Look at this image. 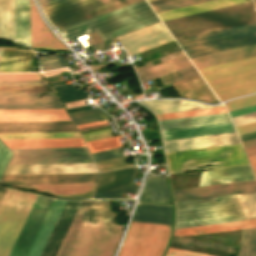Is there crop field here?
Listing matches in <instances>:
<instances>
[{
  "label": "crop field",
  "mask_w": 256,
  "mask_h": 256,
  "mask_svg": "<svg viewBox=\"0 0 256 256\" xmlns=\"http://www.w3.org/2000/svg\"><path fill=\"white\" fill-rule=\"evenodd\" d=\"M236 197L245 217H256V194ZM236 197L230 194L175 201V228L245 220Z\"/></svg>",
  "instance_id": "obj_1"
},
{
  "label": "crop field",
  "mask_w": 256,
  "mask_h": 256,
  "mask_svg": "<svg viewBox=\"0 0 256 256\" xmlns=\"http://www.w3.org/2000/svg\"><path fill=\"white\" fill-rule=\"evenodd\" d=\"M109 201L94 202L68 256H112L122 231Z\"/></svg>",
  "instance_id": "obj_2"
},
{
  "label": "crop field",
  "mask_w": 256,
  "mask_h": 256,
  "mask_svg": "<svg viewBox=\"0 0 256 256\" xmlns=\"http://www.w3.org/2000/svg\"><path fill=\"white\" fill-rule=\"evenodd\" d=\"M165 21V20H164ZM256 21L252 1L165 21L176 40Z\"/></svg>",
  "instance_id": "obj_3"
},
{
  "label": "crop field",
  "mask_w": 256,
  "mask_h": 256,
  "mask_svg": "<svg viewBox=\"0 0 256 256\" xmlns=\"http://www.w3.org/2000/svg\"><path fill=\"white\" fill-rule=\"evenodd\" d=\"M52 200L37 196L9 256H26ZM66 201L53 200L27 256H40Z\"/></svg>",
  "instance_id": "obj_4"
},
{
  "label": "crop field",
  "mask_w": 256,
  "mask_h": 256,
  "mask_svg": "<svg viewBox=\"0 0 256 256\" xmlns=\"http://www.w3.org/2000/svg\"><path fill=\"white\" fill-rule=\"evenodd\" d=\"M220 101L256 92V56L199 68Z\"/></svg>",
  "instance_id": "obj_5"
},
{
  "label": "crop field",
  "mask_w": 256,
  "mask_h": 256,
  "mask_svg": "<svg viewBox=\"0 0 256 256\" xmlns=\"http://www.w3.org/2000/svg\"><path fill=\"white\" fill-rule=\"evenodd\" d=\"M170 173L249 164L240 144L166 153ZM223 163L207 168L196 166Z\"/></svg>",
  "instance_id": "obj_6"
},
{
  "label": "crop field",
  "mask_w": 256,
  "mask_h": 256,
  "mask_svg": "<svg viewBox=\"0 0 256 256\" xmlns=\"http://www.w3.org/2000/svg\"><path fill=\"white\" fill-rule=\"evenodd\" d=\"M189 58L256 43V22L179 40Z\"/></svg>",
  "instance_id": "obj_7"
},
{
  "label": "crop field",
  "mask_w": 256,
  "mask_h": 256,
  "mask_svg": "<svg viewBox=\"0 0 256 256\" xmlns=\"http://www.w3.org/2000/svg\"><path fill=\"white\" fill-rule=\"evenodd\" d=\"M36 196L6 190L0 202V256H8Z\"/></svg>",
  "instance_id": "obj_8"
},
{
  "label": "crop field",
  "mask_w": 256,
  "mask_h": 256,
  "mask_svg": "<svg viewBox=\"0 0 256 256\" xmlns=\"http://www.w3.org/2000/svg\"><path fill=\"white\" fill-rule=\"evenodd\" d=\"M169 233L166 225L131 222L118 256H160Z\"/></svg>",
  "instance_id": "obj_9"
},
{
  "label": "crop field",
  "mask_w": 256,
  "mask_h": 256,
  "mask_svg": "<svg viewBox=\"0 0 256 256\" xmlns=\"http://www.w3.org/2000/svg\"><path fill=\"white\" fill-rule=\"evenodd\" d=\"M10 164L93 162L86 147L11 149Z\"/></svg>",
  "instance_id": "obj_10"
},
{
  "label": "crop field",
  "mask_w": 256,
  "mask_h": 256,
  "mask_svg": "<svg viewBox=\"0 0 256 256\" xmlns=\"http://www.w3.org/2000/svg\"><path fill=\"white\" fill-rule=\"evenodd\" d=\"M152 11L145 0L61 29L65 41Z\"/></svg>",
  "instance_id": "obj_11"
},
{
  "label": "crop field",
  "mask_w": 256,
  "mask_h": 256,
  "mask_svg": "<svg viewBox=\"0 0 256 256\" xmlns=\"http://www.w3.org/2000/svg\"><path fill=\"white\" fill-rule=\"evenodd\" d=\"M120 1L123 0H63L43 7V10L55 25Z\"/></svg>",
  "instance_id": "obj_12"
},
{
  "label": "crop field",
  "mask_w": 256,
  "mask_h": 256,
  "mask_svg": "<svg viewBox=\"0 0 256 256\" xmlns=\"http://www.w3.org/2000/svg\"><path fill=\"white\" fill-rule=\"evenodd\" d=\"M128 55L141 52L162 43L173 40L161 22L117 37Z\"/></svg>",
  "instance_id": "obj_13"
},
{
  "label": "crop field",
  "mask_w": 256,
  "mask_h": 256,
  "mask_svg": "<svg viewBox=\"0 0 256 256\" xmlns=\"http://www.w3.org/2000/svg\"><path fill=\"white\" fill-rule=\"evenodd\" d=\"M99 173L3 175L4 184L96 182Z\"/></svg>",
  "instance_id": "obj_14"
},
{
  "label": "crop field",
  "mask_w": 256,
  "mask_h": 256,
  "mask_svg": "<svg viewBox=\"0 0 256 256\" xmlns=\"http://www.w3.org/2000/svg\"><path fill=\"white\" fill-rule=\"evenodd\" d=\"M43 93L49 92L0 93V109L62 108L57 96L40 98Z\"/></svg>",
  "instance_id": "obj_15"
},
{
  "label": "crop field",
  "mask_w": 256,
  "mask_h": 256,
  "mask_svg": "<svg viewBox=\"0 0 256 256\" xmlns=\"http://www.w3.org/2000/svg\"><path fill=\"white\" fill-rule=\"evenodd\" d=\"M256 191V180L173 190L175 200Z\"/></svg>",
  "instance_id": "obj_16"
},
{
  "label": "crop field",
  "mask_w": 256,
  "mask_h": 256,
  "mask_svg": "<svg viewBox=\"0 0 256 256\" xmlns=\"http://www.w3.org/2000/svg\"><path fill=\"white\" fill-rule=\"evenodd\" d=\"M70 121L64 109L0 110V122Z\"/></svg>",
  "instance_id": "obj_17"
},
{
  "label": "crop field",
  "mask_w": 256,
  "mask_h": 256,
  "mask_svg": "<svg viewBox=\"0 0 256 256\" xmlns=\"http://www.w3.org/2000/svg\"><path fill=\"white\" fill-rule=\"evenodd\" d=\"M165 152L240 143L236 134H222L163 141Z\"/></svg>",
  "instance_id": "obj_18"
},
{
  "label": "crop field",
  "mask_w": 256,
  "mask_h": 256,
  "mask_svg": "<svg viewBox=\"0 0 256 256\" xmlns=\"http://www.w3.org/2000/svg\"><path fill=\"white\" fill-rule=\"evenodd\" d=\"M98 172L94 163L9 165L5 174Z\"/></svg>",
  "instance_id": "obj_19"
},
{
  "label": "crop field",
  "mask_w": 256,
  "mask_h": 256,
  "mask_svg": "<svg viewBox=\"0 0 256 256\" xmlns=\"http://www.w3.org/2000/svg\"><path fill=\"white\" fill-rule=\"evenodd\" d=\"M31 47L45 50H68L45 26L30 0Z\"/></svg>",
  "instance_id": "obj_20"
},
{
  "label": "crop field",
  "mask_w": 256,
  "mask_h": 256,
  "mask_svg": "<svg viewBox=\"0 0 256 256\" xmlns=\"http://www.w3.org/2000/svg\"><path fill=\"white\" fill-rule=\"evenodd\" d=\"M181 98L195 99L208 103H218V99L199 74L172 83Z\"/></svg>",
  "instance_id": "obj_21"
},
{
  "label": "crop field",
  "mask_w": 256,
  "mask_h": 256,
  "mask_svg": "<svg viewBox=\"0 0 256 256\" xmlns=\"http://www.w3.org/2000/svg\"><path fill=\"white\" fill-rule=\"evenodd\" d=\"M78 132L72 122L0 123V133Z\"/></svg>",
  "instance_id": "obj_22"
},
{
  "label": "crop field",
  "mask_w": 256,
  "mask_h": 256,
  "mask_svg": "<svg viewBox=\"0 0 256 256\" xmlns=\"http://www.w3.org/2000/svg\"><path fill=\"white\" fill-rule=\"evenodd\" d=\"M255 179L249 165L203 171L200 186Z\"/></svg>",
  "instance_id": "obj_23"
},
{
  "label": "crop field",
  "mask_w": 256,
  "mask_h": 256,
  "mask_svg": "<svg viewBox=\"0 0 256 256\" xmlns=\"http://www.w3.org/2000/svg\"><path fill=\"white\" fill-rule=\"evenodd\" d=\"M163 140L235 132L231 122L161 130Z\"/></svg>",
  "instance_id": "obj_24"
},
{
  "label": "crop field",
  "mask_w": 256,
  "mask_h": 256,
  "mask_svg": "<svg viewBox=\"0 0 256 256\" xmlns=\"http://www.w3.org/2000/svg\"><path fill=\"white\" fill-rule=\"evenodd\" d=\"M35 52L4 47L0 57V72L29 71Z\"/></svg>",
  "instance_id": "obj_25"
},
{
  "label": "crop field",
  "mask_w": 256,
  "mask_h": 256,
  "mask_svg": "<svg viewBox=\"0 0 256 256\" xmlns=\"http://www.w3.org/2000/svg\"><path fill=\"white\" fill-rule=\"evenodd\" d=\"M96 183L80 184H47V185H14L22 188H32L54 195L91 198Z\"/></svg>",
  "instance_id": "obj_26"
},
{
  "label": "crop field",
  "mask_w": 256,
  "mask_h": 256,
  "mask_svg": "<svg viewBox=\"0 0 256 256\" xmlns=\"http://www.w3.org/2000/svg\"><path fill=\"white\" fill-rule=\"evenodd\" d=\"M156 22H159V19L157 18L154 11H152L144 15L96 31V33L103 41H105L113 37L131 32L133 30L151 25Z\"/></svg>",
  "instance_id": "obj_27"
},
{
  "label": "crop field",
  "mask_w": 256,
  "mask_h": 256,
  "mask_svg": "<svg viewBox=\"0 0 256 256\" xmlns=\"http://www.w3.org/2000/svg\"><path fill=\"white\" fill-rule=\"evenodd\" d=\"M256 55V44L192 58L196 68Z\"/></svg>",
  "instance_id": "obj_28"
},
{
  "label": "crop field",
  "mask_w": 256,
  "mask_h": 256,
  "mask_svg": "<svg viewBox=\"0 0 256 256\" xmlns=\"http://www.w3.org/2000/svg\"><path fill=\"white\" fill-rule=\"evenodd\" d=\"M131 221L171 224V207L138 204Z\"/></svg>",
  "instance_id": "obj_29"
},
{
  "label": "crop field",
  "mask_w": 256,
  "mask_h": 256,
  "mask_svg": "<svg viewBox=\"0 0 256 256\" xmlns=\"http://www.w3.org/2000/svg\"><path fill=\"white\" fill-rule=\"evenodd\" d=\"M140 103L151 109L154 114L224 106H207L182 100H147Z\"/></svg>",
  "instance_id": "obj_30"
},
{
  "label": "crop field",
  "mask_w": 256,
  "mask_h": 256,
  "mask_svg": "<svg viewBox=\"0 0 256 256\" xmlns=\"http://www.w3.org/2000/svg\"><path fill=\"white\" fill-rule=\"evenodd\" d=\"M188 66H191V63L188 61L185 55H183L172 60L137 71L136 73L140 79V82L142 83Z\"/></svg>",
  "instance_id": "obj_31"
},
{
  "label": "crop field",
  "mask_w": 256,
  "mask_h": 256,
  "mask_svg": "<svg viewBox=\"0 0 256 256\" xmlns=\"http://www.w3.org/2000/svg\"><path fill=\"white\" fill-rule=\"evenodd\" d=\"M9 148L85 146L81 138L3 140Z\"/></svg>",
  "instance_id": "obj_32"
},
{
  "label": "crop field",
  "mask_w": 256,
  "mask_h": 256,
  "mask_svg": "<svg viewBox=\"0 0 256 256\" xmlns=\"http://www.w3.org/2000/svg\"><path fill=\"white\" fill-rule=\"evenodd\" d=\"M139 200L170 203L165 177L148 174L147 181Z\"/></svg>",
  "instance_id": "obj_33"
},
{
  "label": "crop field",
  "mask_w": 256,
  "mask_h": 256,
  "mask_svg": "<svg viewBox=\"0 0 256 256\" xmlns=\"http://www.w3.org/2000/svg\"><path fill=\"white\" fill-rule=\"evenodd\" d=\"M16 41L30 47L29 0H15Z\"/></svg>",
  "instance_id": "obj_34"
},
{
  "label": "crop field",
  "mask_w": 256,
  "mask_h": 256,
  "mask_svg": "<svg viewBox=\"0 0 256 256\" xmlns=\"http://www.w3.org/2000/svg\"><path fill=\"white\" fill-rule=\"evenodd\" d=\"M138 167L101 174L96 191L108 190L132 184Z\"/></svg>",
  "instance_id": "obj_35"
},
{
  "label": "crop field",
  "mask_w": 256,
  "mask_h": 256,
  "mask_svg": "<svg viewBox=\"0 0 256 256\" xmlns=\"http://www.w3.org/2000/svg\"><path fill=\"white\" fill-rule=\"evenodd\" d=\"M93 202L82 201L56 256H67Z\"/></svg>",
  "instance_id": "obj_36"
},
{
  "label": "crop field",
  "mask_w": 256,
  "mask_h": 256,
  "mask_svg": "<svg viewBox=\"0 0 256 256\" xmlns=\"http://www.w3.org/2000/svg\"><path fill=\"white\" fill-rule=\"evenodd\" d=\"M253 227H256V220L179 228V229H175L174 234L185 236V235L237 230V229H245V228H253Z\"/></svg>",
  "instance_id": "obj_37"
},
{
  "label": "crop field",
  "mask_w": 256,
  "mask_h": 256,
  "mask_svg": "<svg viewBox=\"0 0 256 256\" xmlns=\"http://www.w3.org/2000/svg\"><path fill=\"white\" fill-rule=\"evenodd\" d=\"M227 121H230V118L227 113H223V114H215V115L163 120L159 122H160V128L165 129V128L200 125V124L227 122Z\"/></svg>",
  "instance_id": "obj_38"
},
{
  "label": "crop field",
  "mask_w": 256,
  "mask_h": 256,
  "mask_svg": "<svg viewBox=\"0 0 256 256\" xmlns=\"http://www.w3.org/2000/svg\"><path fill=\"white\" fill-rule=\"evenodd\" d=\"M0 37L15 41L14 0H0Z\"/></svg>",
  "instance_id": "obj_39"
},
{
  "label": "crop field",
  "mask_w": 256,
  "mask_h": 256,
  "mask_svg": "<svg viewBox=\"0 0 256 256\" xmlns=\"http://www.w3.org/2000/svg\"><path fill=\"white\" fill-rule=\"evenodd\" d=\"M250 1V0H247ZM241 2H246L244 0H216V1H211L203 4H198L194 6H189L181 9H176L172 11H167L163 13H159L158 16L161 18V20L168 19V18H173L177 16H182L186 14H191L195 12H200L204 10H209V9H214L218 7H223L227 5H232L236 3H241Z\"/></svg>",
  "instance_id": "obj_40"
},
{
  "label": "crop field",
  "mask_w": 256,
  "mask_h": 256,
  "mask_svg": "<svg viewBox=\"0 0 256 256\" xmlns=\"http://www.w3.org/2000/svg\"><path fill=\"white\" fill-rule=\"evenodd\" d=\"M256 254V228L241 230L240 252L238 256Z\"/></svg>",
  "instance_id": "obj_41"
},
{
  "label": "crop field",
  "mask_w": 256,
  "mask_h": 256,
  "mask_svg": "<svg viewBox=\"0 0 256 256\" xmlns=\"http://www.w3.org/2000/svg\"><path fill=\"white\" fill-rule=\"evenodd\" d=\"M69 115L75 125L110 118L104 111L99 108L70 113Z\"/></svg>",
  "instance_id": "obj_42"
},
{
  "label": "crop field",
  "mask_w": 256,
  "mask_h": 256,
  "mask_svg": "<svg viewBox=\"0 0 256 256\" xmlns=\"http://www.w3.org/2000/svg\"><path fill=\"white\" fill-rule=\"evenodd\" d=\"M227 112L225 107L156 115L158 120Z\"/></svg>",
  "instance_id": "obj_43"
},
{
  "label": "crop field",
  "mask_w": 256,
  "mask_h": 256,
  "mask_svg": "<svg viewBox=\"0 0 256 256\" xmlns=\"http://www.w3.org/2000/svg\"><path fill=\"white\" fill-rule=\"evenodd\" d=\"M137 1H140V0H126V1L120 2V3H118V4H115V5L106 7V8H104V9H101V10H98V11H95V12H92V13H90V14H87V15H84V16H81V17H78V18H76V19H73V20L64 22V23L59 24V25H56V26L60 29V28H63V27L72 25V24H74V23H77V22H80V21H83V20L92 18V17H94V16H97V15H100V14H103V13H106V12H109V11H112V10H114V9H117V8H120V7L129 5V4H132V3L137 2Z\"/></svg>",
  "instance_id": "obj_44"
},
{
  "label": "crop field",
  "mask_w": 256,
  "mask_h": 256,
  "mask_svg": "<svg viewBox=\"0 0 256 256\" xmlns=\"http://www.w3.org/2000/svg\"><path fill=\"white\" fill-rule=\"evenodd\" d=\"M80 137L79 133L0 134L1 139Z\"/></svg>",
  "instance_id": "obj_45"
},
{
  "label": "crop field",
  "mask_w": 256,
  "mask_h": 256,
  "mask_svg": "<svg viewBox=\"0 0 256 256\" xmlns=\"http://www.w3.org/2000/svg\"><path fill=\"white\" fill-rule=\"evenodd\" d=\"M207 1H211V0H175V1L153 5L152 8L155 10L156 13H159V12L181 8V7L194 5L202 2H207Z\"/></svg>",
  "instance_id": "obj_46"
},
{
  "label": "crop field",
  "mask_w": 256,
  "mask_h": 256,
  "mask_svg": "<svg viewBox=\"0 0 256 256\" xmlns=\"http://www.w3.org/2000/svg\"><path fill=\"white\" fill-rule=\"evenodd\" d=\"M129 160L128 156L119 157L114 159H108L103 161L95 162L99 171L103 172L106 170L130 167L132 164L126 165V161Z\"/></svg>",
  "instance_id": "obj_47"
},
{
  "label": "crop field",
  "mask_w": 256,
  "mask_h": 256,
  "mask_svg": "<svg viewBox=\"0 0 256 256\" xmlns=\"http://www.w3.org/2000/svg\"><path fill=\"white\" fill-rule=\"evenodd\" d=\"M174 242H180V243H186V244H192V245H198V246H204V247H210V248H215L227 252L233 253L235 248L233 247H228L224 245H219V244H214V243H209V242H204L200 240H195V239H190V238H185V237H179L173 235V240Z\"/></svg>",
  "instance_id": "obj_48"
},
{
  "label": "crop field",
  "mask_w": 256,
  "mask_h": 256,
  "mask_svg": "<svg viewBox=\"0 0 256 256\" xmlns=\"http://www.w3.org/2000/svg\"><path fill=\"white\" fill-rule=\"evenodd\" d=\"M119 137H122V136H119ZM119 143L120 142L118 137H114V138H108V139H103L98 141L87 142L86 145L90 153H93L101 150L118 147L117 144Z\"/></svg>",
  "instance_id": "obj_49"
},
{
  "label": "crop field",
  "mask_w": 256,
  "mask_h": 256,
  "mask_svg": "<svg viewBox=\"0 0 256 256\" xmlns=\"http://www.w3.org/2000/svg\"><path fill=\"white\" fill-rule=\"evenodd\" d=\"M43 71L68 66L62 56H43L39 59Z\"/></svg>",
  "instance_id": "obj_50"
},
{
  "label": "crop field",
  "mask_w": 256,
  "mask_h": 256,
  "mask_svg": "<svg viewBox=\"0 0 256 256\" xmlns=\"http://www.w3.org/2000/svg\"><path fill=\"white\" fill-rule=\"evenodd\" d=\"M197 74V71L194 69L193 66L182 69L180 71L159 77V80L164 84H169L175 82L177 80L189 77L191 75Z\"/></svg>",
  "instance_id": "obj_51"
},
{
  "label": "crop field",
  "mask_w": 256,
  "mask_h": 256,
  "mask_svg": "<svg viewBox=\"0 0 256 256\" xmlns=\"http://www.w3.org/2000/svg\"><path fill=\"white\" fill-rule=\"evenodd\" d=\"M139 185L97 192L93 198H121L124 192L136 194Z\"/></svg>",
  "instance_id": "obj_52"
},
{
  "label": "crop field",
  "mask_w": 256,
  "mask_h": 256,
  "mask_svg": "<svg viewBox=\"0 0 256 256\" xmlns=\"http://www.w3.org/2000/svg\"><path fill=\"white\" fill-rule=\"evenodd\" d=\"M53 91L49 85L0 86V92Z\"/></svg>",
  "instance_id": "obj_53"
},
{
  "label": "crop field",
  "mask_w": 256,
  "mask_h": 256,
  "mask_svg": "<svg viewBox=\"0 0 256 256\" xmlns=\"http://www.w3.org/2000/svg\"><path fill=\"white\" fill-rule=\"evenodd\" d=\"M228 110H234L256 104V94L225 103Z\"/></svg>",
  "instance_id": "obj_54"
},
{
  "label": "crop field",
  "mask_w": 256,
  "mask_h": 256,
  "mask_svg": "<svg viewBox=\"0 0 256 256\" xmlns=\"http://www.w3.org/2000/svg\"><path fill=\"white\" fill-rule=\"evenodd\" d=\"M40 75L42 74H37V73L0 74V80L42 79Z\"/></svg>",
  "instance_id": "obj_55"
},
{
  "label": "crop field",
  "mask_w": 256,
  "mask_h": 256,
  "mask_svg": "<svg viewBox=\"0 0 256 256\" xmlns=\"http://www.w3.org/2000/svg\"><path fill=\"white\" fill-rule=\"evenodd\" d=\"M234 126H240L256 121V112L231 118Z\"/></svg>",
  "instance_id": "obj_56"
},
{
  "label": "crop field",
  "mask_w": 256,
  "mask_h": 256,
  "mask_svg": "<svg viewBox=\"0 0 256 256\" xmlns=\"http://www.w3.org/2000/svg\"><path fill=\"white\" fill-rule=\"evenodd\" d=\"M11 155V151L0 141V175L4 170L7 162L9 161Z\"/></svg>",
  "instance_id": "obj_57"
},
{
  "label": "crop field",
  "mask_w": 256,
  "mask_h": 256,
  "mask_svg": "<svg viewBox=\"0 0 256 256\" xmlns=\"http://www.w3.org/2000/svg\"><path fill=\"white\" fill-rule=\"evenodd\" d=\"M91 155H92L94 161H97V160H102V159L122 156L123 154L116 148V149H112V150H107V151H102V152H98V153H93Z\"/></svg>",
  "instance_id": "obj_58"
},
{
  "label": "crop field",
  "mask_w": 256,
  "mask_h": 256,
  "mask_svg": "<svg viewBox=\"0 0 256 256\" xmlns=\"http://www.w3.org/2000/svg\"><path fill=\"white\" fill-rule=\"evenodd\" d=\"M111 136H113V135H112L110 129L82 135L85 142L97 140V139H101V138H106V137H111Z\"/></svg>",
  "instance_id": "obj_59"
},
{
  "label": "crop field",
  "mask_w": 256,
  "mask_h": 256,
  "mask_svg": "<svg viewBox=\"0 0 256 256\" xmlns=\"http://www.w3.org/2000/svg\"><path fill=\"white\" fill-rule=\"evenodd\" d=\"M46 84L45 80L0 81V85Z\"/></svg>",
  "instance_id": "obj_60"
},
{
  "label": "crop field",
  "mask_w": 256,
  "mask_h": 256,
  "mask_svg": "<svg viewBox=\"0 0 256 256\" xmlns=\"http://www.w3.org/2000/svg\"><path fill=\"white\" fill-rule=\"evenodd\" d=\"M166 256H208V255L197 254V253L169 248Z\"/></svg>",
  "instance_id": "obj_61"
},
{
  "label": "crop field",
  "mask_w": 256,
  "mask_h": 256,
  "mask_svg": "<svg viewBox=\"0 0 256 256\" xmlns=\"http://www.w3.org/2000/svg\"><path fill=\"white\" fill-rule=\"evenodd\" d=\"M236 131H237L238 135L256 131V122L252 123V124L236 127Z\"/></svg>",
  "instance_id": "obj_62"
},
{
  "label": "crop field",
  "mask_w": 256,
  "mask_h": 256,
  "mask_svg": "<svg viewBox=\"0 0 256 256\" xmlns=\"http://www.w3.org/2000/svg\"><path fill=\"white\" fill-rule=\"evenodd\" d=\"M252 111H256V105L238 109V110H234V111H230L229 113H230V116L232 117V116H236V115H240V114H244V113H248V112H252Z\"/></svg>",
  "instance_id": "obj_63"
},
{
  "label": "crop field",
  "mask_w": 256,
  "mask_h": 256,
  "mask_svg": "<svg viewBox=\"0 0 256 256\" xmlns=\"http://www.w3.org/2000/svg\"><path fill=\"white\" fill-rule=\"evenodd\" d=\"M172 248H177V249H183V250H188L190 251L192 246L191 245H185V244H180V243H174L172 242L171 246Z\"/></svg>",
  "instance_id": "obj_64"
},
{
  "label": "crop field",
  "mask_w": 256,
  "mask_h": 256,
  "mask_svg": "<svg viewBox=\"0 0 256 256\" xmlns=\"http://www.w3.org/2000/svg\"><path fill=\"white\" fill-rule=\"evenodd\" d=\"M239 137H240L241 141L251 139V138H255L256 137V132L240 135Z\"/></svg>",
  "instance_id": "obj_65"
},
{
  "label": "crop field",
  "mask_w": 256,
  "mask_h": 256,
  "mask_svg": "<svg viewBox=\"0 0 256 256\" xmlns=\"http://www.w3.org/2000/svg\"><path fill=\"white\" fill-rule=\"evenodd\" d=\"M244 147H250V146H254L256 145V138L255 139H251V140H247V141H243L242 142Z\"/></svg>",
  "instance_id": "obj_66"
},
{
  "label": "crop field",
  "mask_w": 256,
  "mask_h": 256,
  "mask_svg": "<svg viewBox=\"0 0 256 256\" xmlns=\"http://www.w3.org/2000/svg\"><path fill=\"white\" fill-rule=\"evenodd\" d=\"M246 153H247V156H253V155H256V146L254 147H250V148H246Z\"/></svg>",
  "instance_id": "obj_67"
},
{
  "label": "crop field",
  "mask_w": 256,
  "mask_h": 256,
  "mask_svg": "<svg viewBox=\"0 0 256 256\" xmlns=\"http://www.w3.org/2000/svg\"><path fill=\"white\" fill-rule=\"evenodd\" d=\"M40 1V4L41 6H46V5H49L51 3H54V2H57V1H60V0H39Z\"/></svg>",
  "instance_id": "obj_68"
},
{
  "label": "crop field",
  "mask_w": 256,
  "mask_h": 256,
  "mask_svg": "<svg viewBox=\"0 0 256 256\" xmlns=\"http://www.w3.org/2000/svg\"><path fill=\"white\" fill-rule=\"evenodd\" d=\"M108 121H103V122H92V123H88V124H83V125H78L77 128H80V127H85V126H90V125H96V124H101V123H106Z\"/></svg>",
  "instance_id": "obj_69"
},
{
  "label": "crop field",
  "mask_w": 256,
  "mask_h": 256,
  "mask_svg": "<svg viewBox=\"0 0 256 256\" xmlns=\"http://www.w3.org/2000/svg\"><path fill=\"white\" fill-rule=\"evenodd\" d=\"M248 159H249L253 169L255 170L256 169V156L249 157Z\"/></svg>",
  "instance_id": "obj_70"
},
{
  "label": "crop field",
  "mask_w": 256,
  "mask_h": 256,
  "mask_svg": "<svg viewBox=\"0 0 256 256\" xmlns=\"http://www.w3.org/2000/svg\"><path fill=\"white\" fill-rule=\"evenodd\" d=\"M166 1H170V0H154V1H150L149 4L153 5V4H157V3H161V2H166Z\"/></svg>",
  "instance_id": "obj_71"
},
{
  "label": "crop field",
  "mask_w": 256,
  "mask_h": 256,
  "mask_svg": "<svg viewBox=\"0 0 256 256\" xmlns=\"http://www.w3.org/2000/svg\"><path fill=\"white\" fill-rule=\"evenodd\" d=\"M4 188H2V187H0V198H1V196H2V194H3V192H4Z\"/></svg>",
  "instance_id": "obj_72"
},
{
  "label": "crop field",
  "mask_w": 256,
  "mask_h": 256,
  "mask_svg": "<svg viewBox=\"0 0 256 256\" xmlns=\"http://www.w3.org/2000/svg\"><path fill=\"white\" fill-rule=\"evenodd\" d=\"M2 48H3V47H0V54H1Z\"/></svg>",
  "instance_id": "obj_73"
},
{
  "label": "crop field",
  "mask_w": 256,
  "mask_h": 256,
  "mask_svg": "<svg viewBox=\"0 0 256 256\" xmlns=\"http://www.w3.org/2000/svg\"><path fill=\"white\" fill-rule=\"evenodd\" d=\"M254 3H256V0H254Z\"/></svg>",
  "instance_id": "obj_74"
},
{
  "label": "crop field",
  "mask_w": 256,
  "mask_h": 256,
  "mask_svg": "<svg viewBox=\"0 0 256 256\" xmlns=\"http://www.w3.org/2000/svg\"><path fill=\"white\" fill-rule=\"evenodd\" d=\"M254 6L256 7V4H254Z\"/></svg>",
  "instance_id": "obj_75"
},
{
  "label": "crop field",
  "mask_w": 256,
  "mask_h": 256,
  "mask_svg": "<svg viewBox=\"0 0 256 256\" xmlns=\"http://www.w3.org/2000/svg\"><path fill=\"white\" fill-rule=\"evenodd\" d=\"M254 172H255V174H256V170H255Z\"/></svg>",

++++++++++++++++++++

* **Task instructions**: How many lines of the material above contain the string "instances"? Reply with the number alone.

* **Expected output**: 2